Now many Knicks fans will see this news and whine about our salary cap for this coming off-season. Mayo is making $4.46 million this season and is set to make $5.6 million next year in the final year of his rookie deal. Don’t fret people, adding a talent like Mayo can only strengthen the Knicks’ position in their continuous trade talks with Denver about Carmelo Anthony. If New York trades for Mayo and if he pans out, then the Knicks would have a pool of Landry Fields, Wilson Chandler, Danilo Gallinari, Timofey Mozgov and Anthony Randolph to choose from in any potential deals with Denver for Carmelo [Editor’s Note: although in that scenario we would have already traded at least one of those guys away to get Mayo.  Separate concern: if Melo ends up not being traded and instead just becomes a free agent in the summer, we might not be able to offer him a max contract, depending on whom we would have given away for Mayo]. The loss of any one of those players would be overcome by the addition of Carmelo and Mayo, who could potentially transition seamlessly into the Knicks starting rotation.

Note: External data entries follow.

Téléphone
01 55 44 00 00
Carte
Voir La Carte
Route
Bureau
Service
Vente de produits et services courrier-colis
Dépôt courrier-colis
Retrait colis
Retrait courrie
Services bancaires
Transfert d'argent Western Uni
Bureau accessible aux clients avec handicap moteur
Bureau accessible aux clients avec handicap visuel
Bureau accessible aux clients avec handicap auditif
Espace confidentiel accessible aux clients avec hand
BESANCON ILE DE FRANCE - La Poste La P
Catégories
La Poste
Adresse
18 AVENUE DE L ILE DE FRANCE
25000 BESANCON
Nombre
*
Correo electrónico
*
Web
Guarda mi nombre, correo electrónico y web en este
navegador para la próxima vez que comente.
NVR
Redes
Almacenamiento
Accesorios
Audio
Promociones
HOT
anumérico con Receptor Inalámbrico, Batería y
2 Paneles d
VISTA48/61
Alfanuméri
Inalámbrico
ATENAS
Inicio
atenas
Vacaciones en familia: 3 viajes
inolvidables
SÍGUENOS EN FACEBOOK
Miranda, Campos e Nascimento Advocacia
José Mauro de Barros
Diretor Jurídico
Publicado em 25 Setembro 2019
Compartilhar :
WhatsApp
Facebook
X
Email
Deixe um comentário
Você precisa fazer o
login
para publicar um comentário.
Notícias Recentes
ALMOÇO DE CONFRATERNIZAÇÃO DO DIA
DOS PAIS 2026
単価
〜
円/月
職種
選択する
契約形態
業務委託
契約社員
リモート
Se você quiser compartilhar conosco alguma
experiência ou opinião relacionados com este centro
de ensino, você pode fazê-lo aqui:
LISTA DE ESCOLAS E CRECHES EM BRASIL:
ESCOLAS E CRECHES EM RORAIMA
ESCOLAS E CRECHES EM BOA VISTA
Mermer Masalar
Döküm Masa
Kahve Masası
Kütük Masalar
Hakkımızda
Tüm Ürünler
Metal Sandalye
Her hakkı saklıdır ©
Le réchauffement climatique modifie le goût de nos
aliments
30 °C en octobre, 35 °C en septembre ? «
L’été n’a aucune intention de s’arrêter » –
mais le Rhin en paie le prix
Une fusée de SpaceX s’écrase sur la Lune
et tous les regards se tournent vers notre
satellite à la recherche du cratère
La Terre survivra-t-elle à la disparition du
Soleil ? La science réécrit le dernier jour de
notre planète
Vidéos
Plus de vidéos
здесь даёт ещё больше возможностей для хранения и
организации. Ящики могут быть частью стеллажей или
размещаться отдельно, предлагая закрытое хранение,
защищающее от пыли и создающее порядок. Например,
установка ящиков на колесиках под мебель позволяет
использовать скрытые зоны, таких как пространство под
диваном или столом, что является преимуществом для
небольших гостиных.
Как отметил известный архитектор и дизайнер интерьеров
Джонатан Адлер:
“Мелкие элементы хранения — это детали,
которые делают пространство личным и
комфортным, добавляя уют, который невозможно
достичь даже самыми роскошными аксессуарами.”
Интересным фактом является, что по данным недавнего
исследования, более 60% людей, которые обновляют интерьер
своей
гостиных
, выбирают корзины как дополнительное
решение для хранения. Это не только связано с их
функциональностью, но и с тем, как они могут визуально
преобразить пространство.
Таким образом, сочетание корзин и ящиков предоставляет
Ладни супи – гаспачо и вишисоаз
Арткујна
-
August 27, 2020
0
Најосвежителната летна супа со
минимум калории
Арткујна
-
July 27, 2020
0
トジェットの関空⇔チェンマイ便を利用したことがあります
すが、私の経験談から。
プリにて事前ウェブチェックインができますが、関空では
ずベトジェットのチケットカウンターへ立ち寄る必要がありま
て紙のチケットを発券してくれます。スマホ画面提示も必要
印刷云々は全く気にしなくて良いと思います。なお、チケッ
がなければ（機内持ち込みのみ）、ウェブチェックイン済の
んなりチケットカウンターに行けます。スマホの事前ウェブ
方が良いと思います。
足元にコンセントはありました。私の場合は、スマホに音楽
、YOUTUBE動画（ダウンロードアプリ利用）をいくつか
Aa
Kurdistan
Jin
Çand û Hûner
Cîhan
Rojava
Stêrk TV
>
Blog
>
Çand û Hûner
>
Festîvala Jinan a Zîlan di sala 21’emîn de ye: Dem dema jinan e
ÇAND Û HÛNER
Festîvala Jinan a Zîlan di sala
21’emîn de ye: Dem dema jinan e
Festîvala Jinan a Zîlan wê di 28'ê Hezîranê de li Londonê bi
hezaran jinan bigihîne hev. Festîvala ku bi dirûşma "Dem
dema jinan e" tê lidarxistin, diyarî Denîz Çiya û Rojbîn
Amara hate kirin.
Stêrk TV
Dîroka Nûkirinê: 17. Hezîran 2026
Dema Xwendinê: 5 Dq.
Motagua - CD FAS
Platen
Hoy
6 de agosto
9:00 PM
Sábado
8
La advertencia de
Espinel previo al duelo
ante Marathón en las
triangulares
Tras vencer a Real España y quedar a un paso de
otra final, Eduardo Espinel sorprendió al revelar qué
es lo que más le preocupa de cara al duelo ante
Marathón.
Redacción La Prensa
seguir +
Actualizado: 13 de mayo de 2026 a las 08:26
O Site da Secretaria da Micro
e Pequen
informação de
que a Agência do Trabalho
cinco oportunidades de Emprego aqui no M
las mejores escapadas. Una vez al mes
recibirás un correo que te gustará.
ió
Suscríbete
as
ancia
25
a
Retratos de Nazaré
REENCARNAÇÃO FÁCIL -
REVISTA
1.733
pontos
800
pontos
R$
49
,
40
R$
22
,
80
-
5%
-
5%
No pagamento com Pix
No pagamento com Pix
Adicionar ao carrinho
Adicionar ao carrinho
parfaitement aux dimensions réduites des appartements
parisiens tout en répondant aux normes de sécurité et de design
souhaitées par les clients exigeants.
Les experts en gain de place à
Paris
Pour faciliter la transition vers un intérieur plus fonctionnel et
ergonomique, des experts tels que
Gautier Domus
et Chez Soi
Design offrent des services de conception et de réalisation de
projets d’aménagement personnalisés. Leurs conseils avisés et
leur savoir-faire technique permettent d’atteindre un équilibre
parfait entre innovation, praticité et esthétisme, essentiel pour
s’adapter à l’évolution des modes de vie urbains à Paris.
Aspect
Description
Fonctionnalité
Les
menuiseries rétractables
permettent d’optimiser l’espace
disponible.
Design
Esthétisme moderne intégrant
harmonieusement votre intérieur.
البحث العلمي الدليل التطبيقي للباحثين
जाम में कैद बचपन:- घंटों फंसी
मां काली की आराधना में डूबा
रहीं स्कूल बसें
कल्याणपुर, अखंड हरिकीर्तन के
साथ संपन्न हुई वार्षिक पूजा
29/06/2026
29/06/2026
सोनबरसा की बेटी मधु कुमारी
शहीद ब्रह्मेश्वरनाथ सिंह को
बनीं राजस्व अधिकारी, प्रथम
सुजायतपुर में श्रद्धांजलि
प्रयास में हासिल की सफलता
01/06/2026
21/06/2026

For those Knicks fans that are reading this and complaining about Mayo’s current stat line … just how well was Michael Beasley playing last season? Look at Beasley now! I was looking for the Knicks to make the move to acquire Beasley this past off-season, because I saw his offensive talents, and because Miami was dumb enough to give him away for nothing. The Knicks made the mistake of not going after him and now the worst GM in the NBA is reaping the benefits from it  [Ed’s note: well, we don’t know actually if the Knicks didn’t go after Beas, only that we didn’t end up getting him. Teams tend to prefer to trade potentially good players to the opposite conference.  Add in the New York-Miami past, and I’d imagine that the Heat would’ve been particularly hesitant about giving away a talent to the Knicks who could come back to bite ’em in the butt four times a year].  All the Timberwolves had to give Miami for the services of Michael Beasley was two second-round draft picks. I highly doubt that’s what Memphis will be asking for in exchange for Mayo since they aren’t in any pressing need to shed salary right away like Miami was at the time. However, their asking price for Mayo shouldn’t be high at all given his recent poor play, the inability of the coaching staff to judge the talent on their roster and the history of failure of that front office, specifically their owner [Ed’s note: I disagree that their asking price will be low.  They know he’s got talent, and with him still on a relatively reasonable rookie salary, there’s no reason for them to give up on him unless they get some genuinely decent property in return.  I think they more likely give up on Hollins.  Teams don’t normally (or easily) give up on a top 3 pick who averaged 17+ his first two years, even if he’s been awful the first two months of his third season.  Unless Memphis gets a nice haul, don’t expect Mayo to be traded this season.  Plus, the “source” that said they think Mayo will end up in New York is cited as being a close friend of the family.  Often players don’t realize they’ve been traded until they hear it in the news, so chances that a friend of the family would have legit promising knowledge seems slim.]

Mayo is a talented scorer, undersized for his position, but talented nonetheless. If Memphis makes the same mistake with Mayo that Miami made with Beasley, then Donnie would be twice the fool for letting another golden opportunity pass him by.

Let’s hope the Knicks can pull off a Pau here!